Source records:
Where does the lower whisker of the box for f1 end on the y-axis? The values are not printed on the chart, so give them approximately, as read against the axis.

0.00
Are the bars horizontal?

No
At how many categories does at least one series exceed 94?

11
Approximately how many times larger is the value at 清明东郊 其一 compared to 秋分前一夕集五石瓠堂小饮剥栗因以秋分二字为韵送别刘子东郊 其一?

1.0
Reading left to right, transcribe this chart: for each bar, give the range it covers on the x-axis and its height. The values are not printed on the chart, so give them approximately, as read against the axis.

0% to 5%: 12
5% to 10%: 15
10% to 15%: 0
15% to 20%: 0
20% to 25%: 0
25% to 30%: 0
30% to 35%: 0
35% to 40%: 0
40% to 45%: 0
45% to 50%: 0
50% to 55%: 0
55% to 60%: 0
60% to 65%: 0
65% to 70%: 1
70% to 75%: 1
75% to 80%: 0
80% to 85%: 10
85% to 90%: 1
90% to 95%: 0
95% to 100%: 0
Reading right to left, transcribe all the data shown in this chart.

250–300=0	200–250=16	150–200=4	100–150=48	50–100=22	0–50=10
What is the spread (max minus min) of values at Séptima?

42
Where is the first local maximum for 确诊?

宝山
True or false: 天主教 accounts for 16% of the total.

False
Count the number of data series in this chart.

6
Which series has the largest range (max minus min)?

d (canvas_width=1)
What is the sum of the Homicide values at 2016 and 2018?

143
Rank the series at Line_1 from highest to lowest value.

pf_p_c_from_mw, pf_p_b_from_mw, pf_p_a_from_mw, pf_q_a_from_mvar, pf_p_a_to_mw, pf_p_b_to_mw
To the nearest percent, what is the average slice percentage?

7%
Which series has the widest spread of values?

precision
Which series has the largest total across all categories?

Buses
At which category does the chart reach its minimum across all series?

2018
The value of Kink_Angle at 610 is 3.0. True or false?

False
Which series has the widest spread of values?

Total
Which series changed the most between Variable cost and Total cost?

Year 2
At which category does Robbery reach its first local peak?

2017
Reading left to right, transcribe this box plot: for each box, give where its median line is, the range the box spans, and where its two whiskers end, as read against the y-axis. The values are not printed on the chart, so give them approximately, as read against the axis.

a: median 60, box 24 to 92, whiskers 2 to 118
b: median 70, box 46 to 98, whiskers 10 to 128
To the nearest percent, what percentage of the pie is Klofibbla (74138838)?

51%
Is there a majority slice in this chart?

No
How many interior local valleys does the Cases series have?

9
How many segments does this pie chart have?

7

Your assignment =
Count the lines of the material above that contain the string "nearest", treating uppercase and lowercase as distinct. Give only the number.

Exercise output =
2